Relative directory navigation symbols should be interpreted and removed:

    http://example.com/foo/../bar.html → http://example.com/bar.html
    
Certain ascii characters do not require percent encoding in URI strings, and should be decoded:

    http://example.com/%7Efoo → http://example.com/~foo

Capitalization may include variation that hinders our ability to recognize identity, and fields in many places may contain symbols like spaces and newlines that make the encodings superficially different.


In [2]:
names = [ "THOMPSON, EMILY",
          "THOMPSON,EMILY",
          "THOMPSON,   EMILY ",
          "Thompson, Emily ",
          "Thompson, Emily A."]

We cannot tell how many Emily Thompsons are in this database, but the number of spaces is usually not relevant.

The string methods `.upper()` and `.lower()` and `.strip()` are potentially useful to this end.  
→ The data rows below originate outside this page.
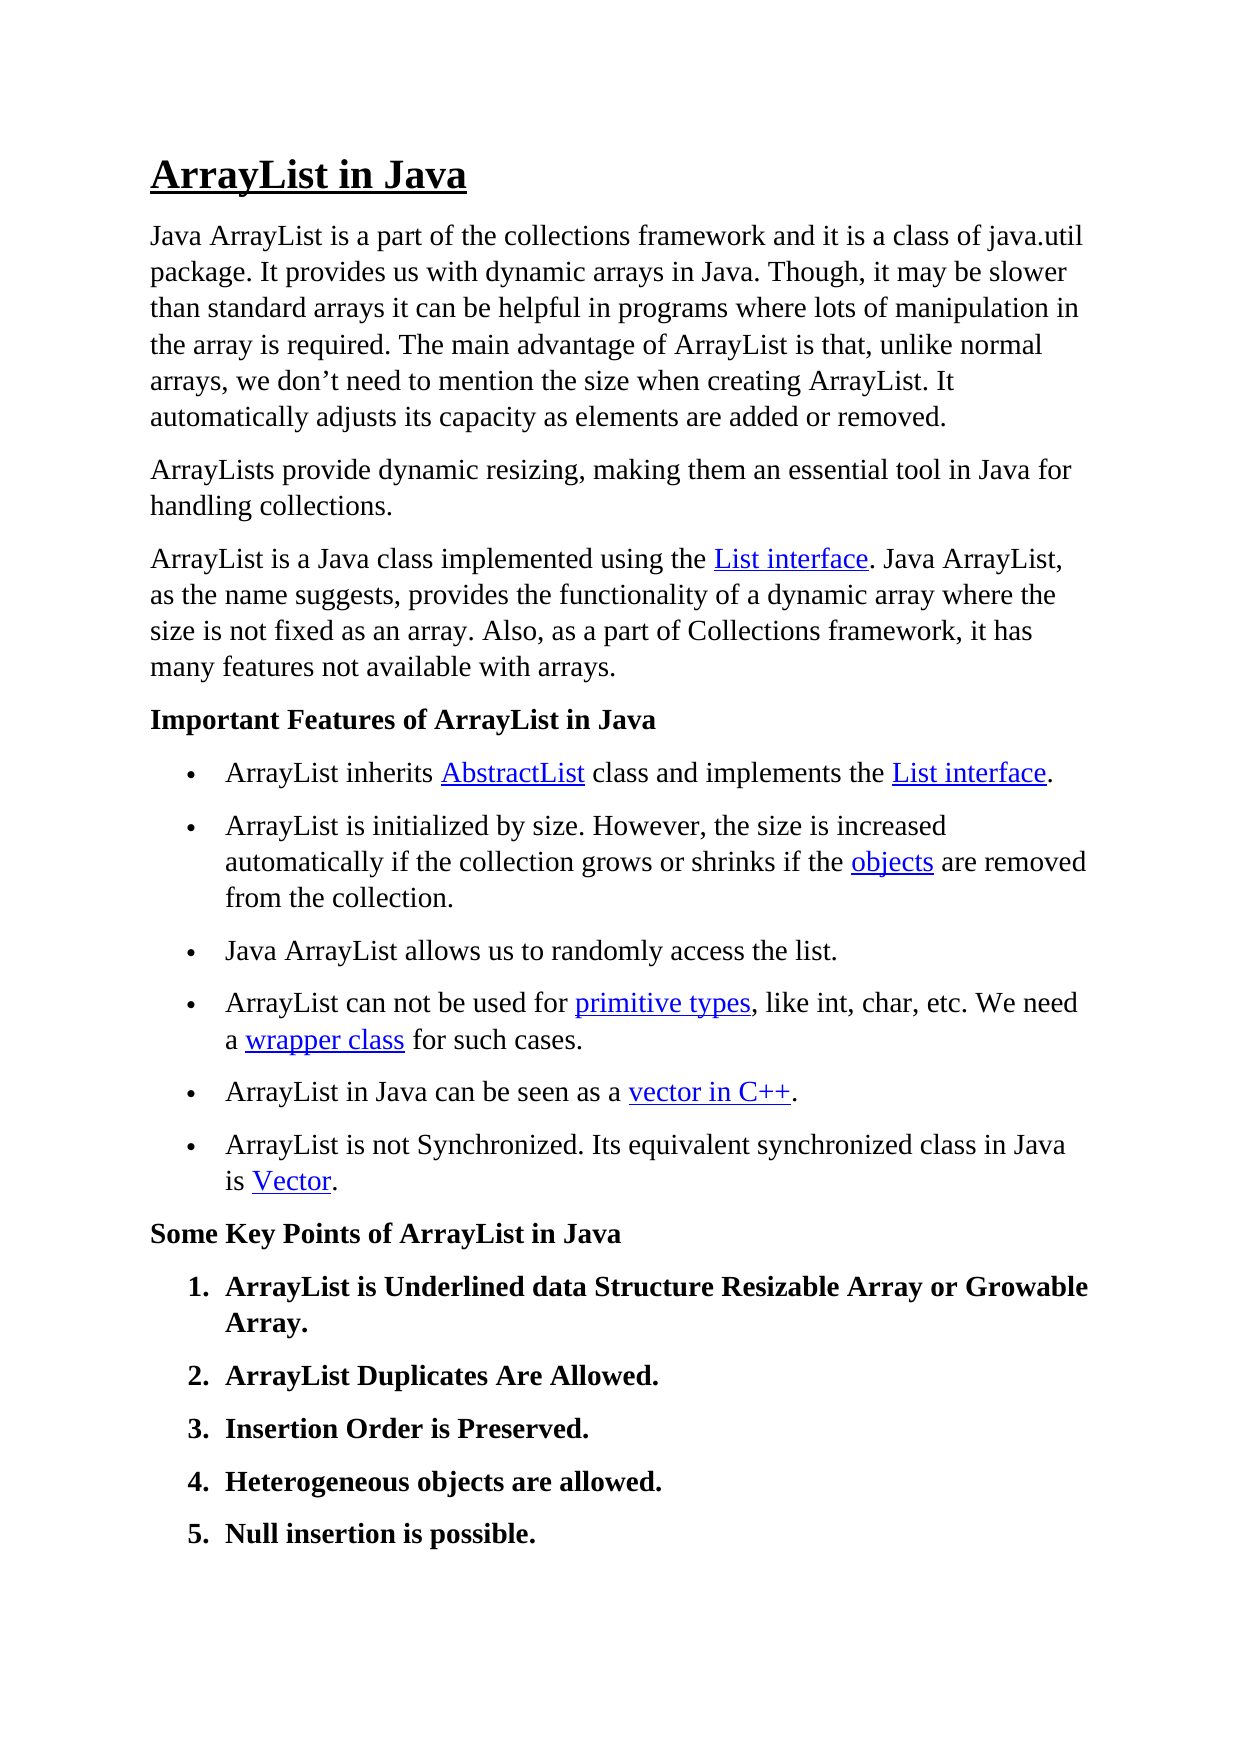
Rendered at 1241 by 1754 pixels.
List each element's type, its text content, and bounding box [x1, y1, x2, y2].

list ArrayList can not be used for primitive types, like int, char, etc. We need a wrapper class for such cases. [187, 986, 1090, 1055]
text Some Key Points of ArrayList in Java [150, 1216, 1090, 1250]
text ArrayList in Java [150, 150, 1090, 198]
list ArrayList is initialized by size. However, the size is increased automatically if the collection grows or shrinks if the objects are removed from the collection. [187, 808, 1090, 913]
text ArrayLists provide dynamic resizing, making them an essential tool in Java for handling collections. [150, 452, 1090, 522]
text Important Features of ArrayList in Java [150, 702, 1090, 736]
list Null insertion is possible. [187, 1517, 1090, 1550]
list ArrayList in Java can be seen as a vector in C++. [187, 1074, 1090, 1108]
text ArrayList is a Java class implemented using the List interface. Java ArrayList, as the name suggests, provides the functionality of a dynamic array where the size is not fixed as an array. Also, as a part of Collections framework, it has many features not available with arrays. [150, 541, 1090, 683]
list ArrayList Duplicates Are Allowed. [187, 1358, 1090, 1392]
list ArrayList inherits AbstractList class and implements the List interface. [187, 755, 1090, 788]
list Java ArrayList allows us to randomly access the list. [187, 933, 1090, 966]
list ArrayList is Underlined data Structure Resizable Array or Growable Array. [187, 1269, 1090, 1339]
text Java ArrayList is a part of the collections framework and it is a class of java.util package. It provides us with dynamic arrays in Java. Though, it may be slower than standard arrays it can be helpful in programs where lots of manipulation in the array is required. The main advantage of ArrayList is that, unlike normal arrays, we don’t need to mention the size when creating ArrayList. It automatically adjusts its capacity as elements are added or removed. [150, 218, 1090, 433]
list ArrayList is not Synchronized. Its equivalent synchronized class in Java is Vector. [187, 1127, 1090, 1197]
list Insertion Order is Preserved. [187, 1411, 1090, 1444]
list Heterogeneous objects are allowed. [187, 1464, 1090, 1497]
If we wanted to make all of these the same, we could write a function to clean up capitalization and spacing differences: 

In [3]:
def clean(s):
    fields = s.upper().strip().split(',')
    return(fields[0].strip() + ", " + fields[1].strip())

for name in names:
    print( clean(name))

THOMPSON, EMILY
THOMPSON, EMILY
THOMPSON, EMILY
THOMPSON, EMILY
THOMPSON, EMILY A.


As a first step, we should explore our data to find what kinds of extraneous differences in encodings are present, and then make a copy of the data that has been "cleaned"  of the differences that we were able to identify.

The practice of collecting unusual (or pathological) examples of data can help you make your code work better.